El Bolsón, 21 de Abril de 2006
Amasó la pasta sin ningún apuro. La estiró sobre la mesada gastada y la espolvoreó con harina. La cocina del comedor comunitario se había transformado en su refugio. El perfume de la leña quemándose en el horno producía un efecto sedante y relajante que ninguna pastilla podía lograr. Con la masa estirada de par en par procedió a cortarla en pequeñas tiritas que en pocos segundos se llamarían fideos.
Se percató que era la primera vez que había pasado mas de diez segundos desde que agarraba el cuchillo hasta que los flashes del horror aparecían en su cabeza. Se quedaba rígido por un lapso de tiempo aparentemente corto. Sin embrago el desandaba paso por paso una pesadilla en la que él era el protagonista y el cuchillo y sus victimas los actores de reparto.
El chisporroteo del ajo saltando en el aceite lo trajo nuevamente a la tierra. Se secó la frente y terminó la tarea. Bajó el fuego y agregó los tomates perita triturados para darle vida a la salsa.
Siempre se había sentido habilidoso para la cocina. Ahora no solo lo hacía lo mejor que podía sino que también era su forma (con sus cuestionadas manos) de agradecer a los que no lo juzgaban por sus errores del pasado. En su introspección había encontrado la manera de devolver toda la confianza que le habían entregado. Cuando creía que todo estaba perdido, vio que siempre es posible volver a construir una nueva vida.
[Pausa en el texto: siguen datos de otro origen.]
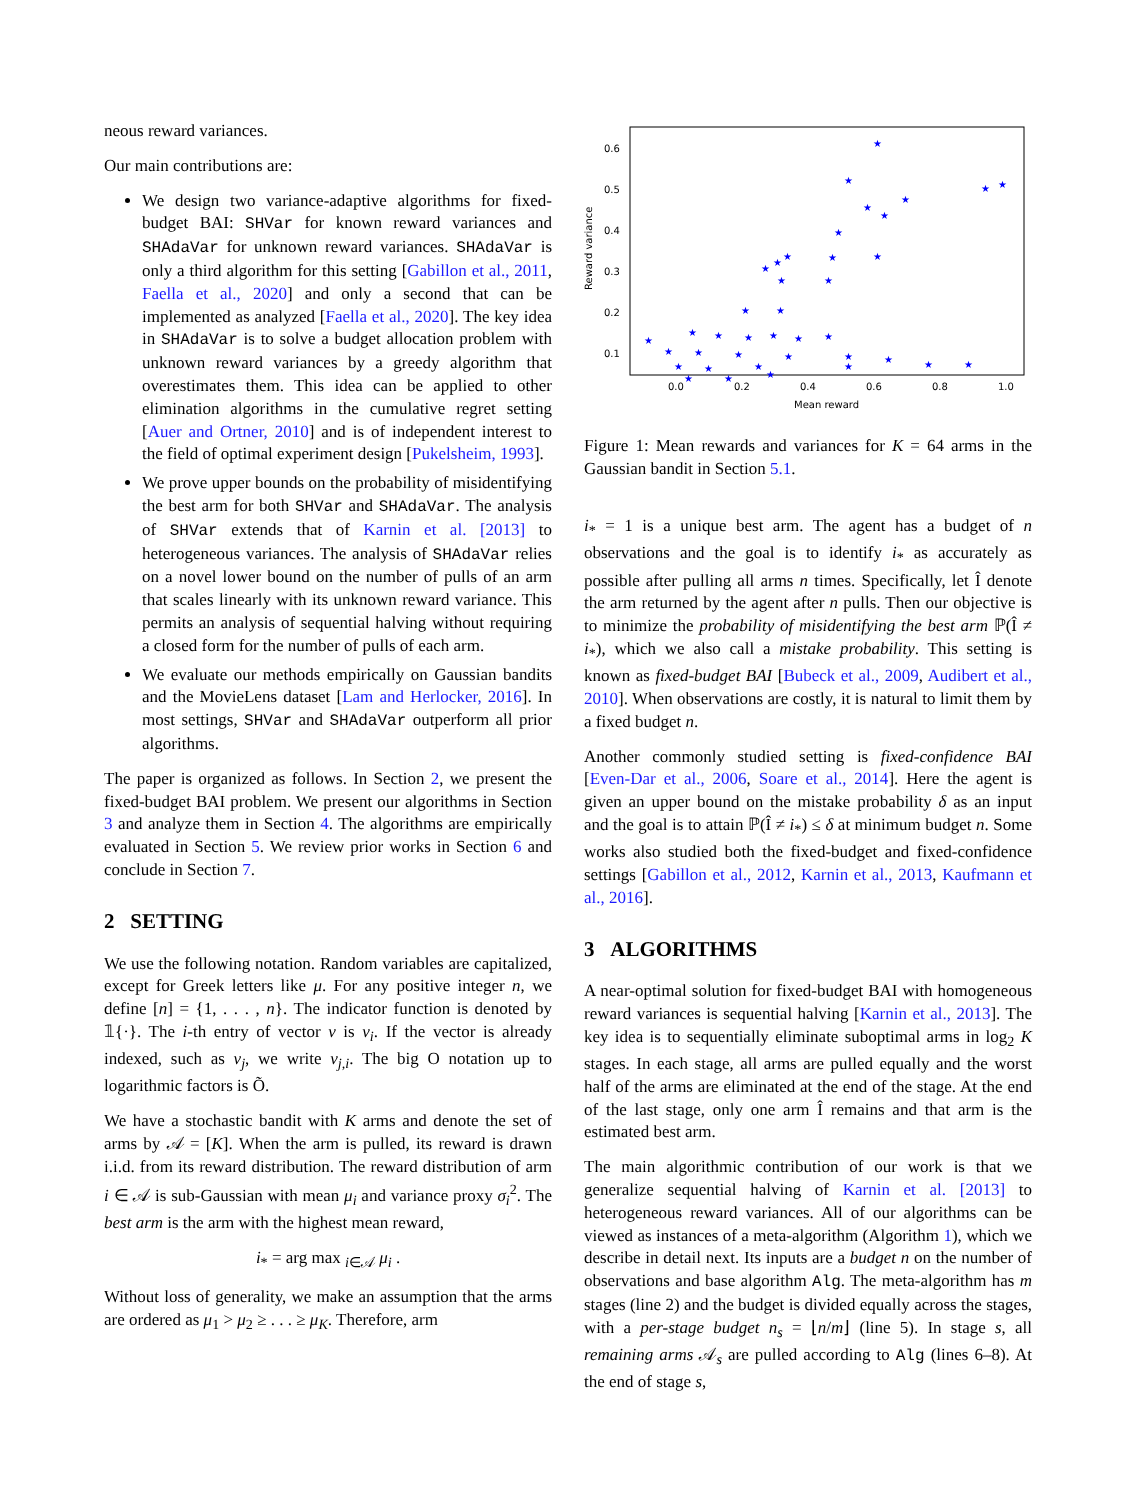neous reward variances.
Our main contributions are:
We design two variance-adaptive algorithms for fixed-budget BAI: SHVar for known reward variances and SHAdaVar for unknown reward variances. SHAdaVar is only a third algorithm for this setting [Gabillon et al., 2011, Faella et al., 2020] and only a second that can be implemented as analyzed [Faella et al., 2020]. The key idea in SHAdaVar is to solve a budget allocation problem with unknown reward variances by a greedy algorithm that overestimates them. This idea can be applied to other elimination algorithms in the cumulative regret setting [Auer and Ortner, 2010] and is of independent interest to the field of optimal experiment design [Pukelsheim, 1993].
We prove upper bounds on the probability of misidentifying the best arm for both SHVar and SHAdaVar. The analysis of SHVar extends that of Karnin et al. [2013] to heterogeneous variances. The analysis of SHAdaVar relies on a novel lower bound on the number of pulls of an arm that scales linearly with its unknown reward variance. This permits an analysis of sequential halving without requiring a closed form for the number of pulls of each arm.
We evaluate our methods empirically on Gaussian bandits and the MovieLens dataset [Lam and Herlocker, 2016]. In most settings, SHVar and SHAdaVar outperform all prior algorithms.
The paper is organized as follows. In Section 2, we present the fixed-budget BAI problem. We present our algorithms in Section 3 and analyze them in Section 4. The algorithms are empirically evaluated in Section 5. We review prior works in Section 6 and conclude in Section 7.
2 SETTING
We use the following notation. Random variables are capitalized, except for Greek letters like μ. For any positive integer n, we define [n] = {1, . . . , n}. The indicator function is denoted by 𝟙{·}. The i-th entry of vector v is v<sub>i</sub>. If the vector is already indexed, such as v<sub>j</sub>, we write v<sub>j,i</sub>. The big O notation up to logarithmic factors is Õ.
We have a stochastic bandit with K arms and denote the set of arms by 𝒜 = [K]. When the arm is pulled, its reward is drawn i.i.d. from its reward distribution. The reward distribution of arm i ∈ 𝒜 is sub-Gaussian with mean μ<sub>i</sub> and variance proxy σ<sub>i</sub><sup>2</sup>. The best arm is the arm with the highest mean reward,
i<sub>*</sub> = arg max <sub>i∈𝒜</sub> μ<sub>i</sub> .
Without loss of generality, we make an assumption that the arms are ordered as μ<sub>1</sub> > μ<sub>2</sub> ≥ . . . ≥ μ<sub>K</sub>. Therefore, arm
Reward variance
0.6
0.5
0.4
0.3
0.2
0.1
0.0
0.2
0.4
0.6
0.8
1.0
Mean reward
★
★
★
★
★
★
★
★
★
★
★
★
★
★
★
★
★
★
★
★
★
★
★
★
★
★
★
★
★
★
★
★
★
★
★
★
★
★
★
Figure 1: Mean rewards and variances for K = 64 arms in the Gaussian bandit in Section 5.1.
i<sub>*</sub> = 1 is a unique best arm. The agent has a budget of n observations and the goal is to identify i<sub>*</sub> as accurately as possible after pulling all arms n times. Specifically, let Î denote the arm returned by the agent after n pulls. Then our objective is to minimize the probability of misidentifying the best arm ℙ(Î ≠ i<sub>*</sub>), which we also call a mistake probability. This setting is known as fixed-budget BAI [Bubeck et al., 2009, Audibert et al., 2010]. When observations are costly, it is natural to limit them by a fixed budget n.
Another commonly studied setting is fixed-confidence BAI [Even-Dar et al., 2006, Soare et al., 2014]. Here the agent is given an upper bound on the mistake probability δ as an input and the goal is to attain ℙ(Î ≠ i<sub>*</sub>) ≤ δ at minimum budget n. Some works also studied both the fixed-budget and fixed-confidence settings [Gabillon et al., 2012, Karnin et al., 2013, Kaufmann et al., 2016].
3 ALGORITHMS
A near-optimal solution for fixed-budget BAI with homogeneous reward variances is sequential halving [Karnin et al., 2013]. The key idea is to sequentially eliminate suboptimal arms in log<sub>2</sub> K stages. In each stage, all arms are pulled equally and the worst half of the arms are eliminated at the end of the stage. At the end of the last stage, only one arm Î remains and that arm is the estimated best arm.
The main algorithmic contribution of our work is that we generalize sequential halving of Karnin et al. [2013] to heterogeneous reward variances. All of our algorithms can be viewed as instances of a meta-algorithm (Algorithm 1), which we describe in detail next. Its inputs are a budget n on the number of observations and base algorithm Alg. The meta-algorithm has m stages (line 2) and the budget is divided equally across the stages, with a per-stage budget n<sub>s</sub> = ⌊n/m⌋ (line 5). In stage s, all remaining arms 𝒜<sub>s</sub> are pulled according to Alg (lines 6–8). At the end of stage s,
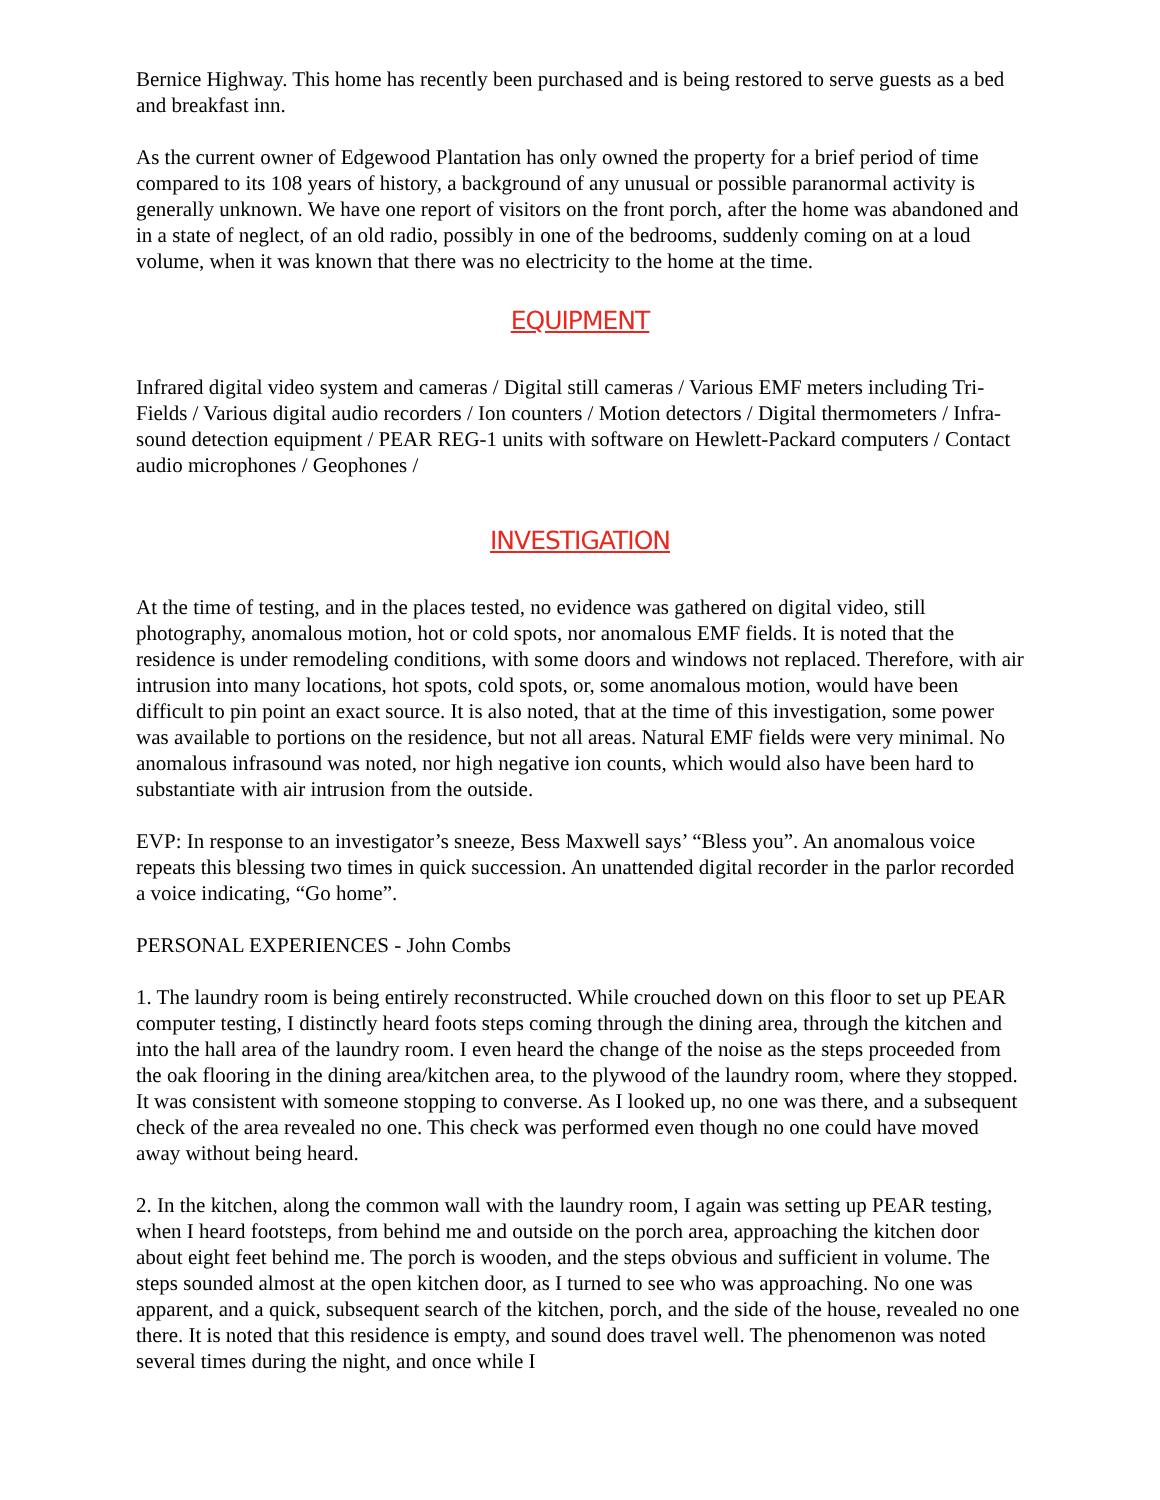Bernice Highway. This home has recently been purchased and is being restored to serve guests as a bed and breakfast inn.
As the current owner of Edgewood Plantation has only owned the property for a brief period of time compared to its 108 years of history, a background of any unusual or possible paranormal activity is generally unknown. We have one report of visitors on the front porch, after the home was abandoned and in a state of neglect, of an old radio, possibly in one of the bedrooms, suddenly coming on at a loud volume, when it was known that there was no electricity to the home at the time.
EQUIPMENT
Infrared digital video system and cameras / Digital still cameras / Various EMF meters including Tri-Fields / Various digital audio recorders / Ion counters / Motion detectors / Digital thermometers / Infra-sound detection equipment / PEAR REG-1 units with software on Hewlett-Packard computers / Contact audio microphones / Geophones /
INVESTIGATION
At the time of testing, and in the places tested, no evidence was gathered on digital video, still photography, anomalous motion, hot or cold spots, nor anomalous EMF fields. It is noted that the residence is under remodeling conditions, with some doors and windows not replaced. Therefore, with air intrusion into many locations, hot spots, cold spots, or, some anomalous motion, would have been difficult to pin point an exact source. It is also noted, that at the time of this investigation, some power was available to portions on the residence, but not all areas. Natural EMF fields were very minimal. No anomalous infrasound was noted, nor high negative ion counts, which would also have been hard to substantiate with air intrusion from the outside.
EVP: In response to an investigator’s sneeze, Bess Maxwell says’ “Bless you”. An anomalous voice repeats this blessing two times in quick succession. An unattended digital recorder in the parlor recorded a voice indicating, “Go home”.
PERSONAL EXPERIENCES - John Combs
1. The laundry room is being entirely reconstructed. While crouched down on this floor to set up PEAR computer testing, I distinctly heard foots steps coming through the dining area, through the kitchen and into the hall area of the laundry room. I even heard the change of the noise as the steps proceeded from the oak flooring in the dining area/kitchen area, to the plywood of the laundry room, where they stopped. It was consistent with someone stopping to converse. As I looked up, no one was there, and a subsequent check of the area revealed no one. This check was performed even though no one could have moved away without being heard.
2. In the kitchen, along the common wall with the laundry room, I again was setting up PEAR testing, when I heard footsteps, from behind me and outside on the porch area, approaching the kitchen door about eight feet behind me. The porch is wooden, and the steps obvious and sufficient in volume. The steps sounded almost at the open kitchen door, as I turned to see who was approaching. No one was apparent, and a quick, subsequent search of the kitchen, porch, and the side of the house, revealed no one there. It is noted that this residence is empty, and sound does travel well. The phenomenon was noted several times during the night, and once while I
Sacudió los fideos y volvió a espolvorearlos. Sazonó el tuco como lo hacía su abuela cuando apenas caminaba.
Un ronquido profundo y sostenido detrás suyo le arrancó una sonrisa (la primera del día). Provenía de las entrañas de su guardián. Un policía flaco, canoso y bonachón que la provincia le había asignado como custodia en esta seudo libertad que lo tenía atrapado. El chaleco antibalas y el arma reglamentaria estaban en la habitación contigua para que no se impregnasen con el olor de la comida.
Al principio sentía un terrible odio hacia su custodio. Debía seguirlo a sol y a sombra. Fantaseaba constantemente con robarle el fierro o darle un buen saque en la nuca para mandarse a mudar. ¿Pero a donde? Fue un camino sinuoso y pedregoso, pero en la medida que él se fue reconciliando consigo mismo la relación con el flaco se fue aflojando.
La caída del cucharón de madera al piso lo despertó de golpe.
– Me quedé dormidazo. Fue el cumpleaños de la Andreita anoche y nos acostamos tarde. ¡Que buena pinta tiene eso che! A ver… mojáme un pancito gordo.-
El flaco era el único que tenía el punto justo del tuco y el gordo confiaba ciegamente en él.
-Mmmm… gordo, ¡que bueno te quedó papá! Guardáme un poco para que le lleve a Norma que se vuelve loca con tus salsas.-
Poco a poco sus heridas iban cicatrizando. Las imágenes de su noche fatídica eran cada vez menos frecuentes y mas fugaces.
Después de la noche sale el sol…repetía incansablemente cuando sus pesadillas lo atormentaban con insistencia.
Hacía pocas semanas había vuelto a dormir toda la noche de corrido. Incluso había mañanas en las que al despertar recordaba sus sueños. Y no había cuchillos, ni gritos, ni sangre en sus manos.
Se perdió un instante en el sueño de la noche anterior. Caminaba por las montañas que rodeaban su pueblo. El día estaba soleado como pocas veces. Las flores estaban por todas partes y se meneaban suaves con la brisa del mediodía. Detrás suyo sus hijos juntaban piñones del piso y corrían hacia él para mostrárselos.
Puso los fideos en el agua y volvió a evocar su sueño unos minutos mas.
Sacó la salsa del fuego y coló la pasta. Sirvió todo en la misma fuente y encaró hacia el comedor entre los gritos de sus comensales que ansiosos golpeaban los cubiertos sobre la mesa a modo de agradecimiento por recibir de sus calladas manos el alimento de cada día.